Regardless of the fact that I am anonymous, I want you to listen because I hope to save people from this terrible addiction one day; I hope to save lots of people.  It’s such an unintentional addiction for the people that start taking it , and these people are the naive sweet and innocent, who are made to believe by society that we need to transform our lives to live up to a certain social standards, or ideals.  These are also the people that are being suckered into the addiction by our nation’s ******* government’s lack of drug regulation.  Certain doctor’s have corrupted their ability to utilize their educations in a way to harm people, and people need to take it upon themselves to do what you did .EDUCATE YOURSELF, and ask questions before you believe that people’s claim is ultimately the truth.  With enough information you can determine what’s right for you.  The only reason I am here taking the time out is to inform those that if they are addicted they aren’t alone, and if you’re not, which I’m sure you are if you are on it for more than a month, to get the hell off!!

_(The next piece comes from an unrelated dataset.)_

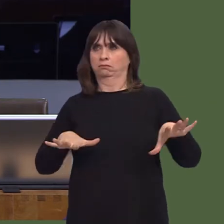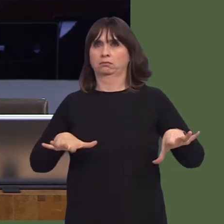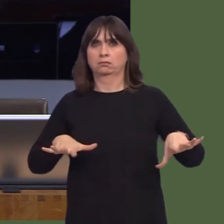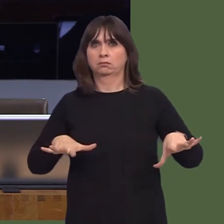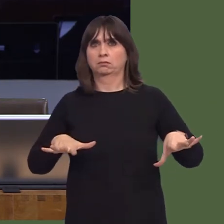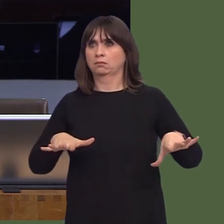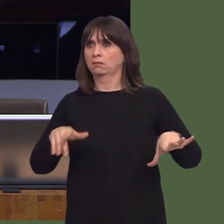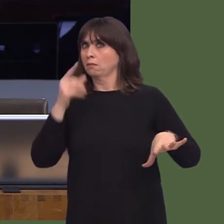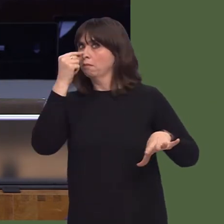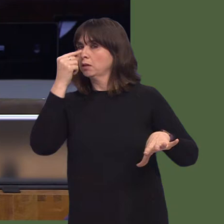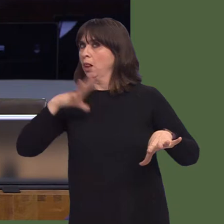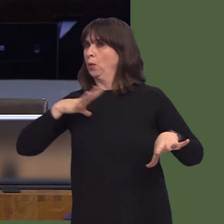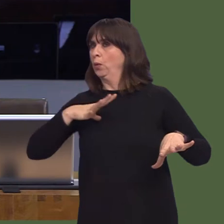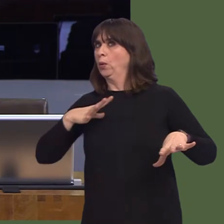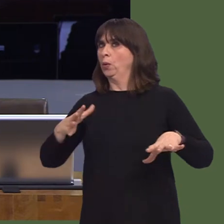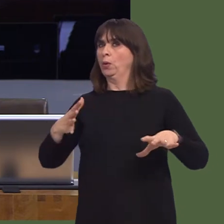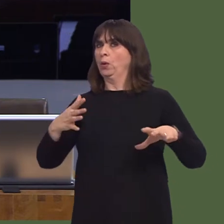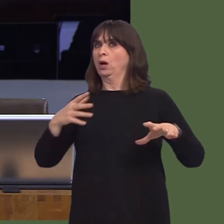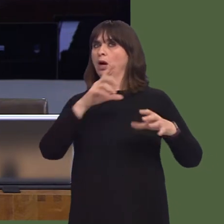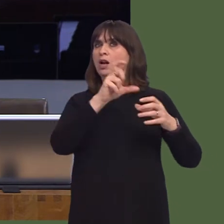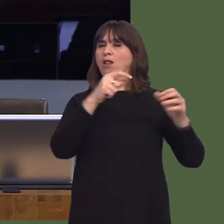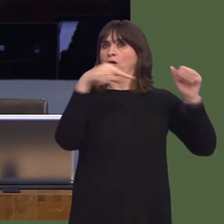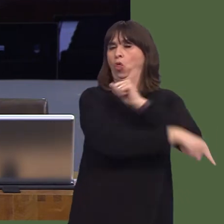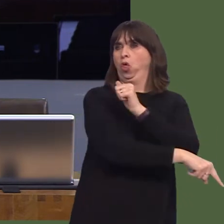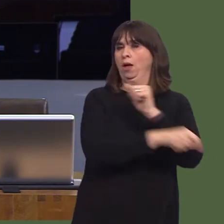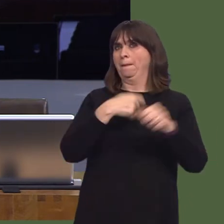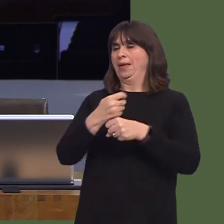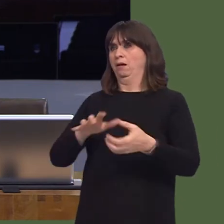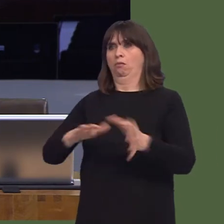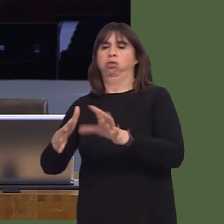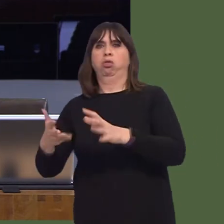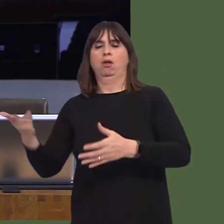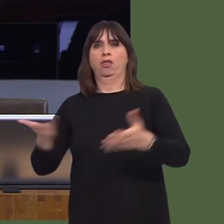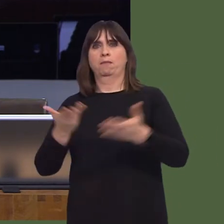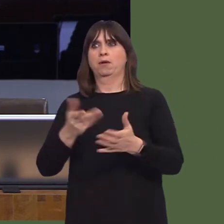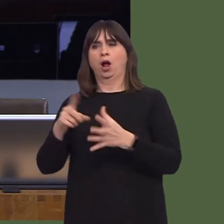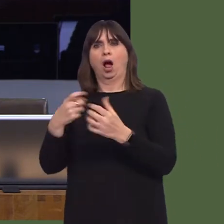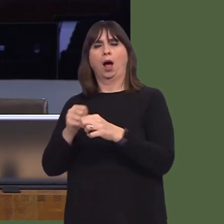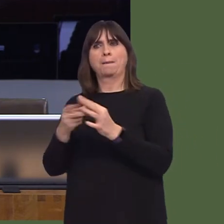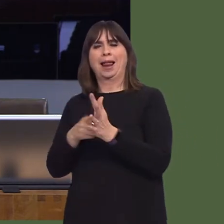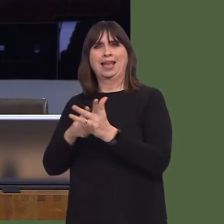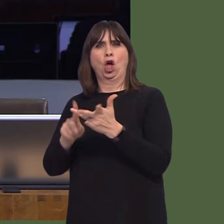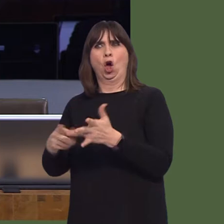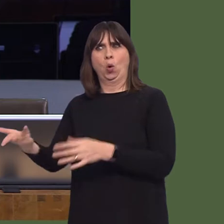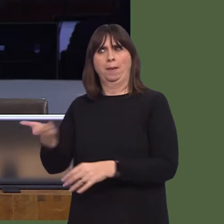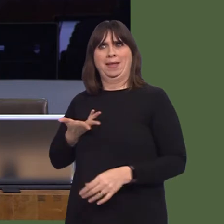a proactive Government. We take stakes in businesses where we believe businesses are going to be successful.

I am a 23 year old woman.  When I was a child, I was tested over and beyond my intelligence range in comparison to the children my same age bracket, in turn, had a physiological chemical off -balance.  I was diagnosed with OCD, ADHD, ABC, DEF, you name it!!!  I had it.   My mother wasn't for putting me on medications; she was afraid of the damage it would place on my liver.   I was extremely young when I was diagnosed by the way.  Growing up I was an amazing athlete with lots of drive, I played soccer, in addition to always party with my friends.  I was also a great student; I practiced cognitive behavioral therapy, at the University of Pennsylvania, which promoted a Holistic approach of looking at typical disorders that children are labeled with.  The majority of what they did for me focused on correcting problems that coincide physiologically and physically as opposed to taking a pill.
About 2 1/2 years ago, I started taking Adderral XR 10 mg twice a day; I am currently taking 30 mg of Adderral XR 2 times a day. XR stands for Extended Release.   Sometimes, if I have that paper that I have been putting off due tomorrow, I’ll pop an extra.  But recently whether it’s a paper,  late night of drinking, extra computer time, , I’ll take one before bed and 2 the next day, note that is 150 mg in my body on occasion…”Where is my doctor in this picture?” you ask.  Right, the one responsible for monitoring me, making sure that I am ok with the side effects and such, picture this.  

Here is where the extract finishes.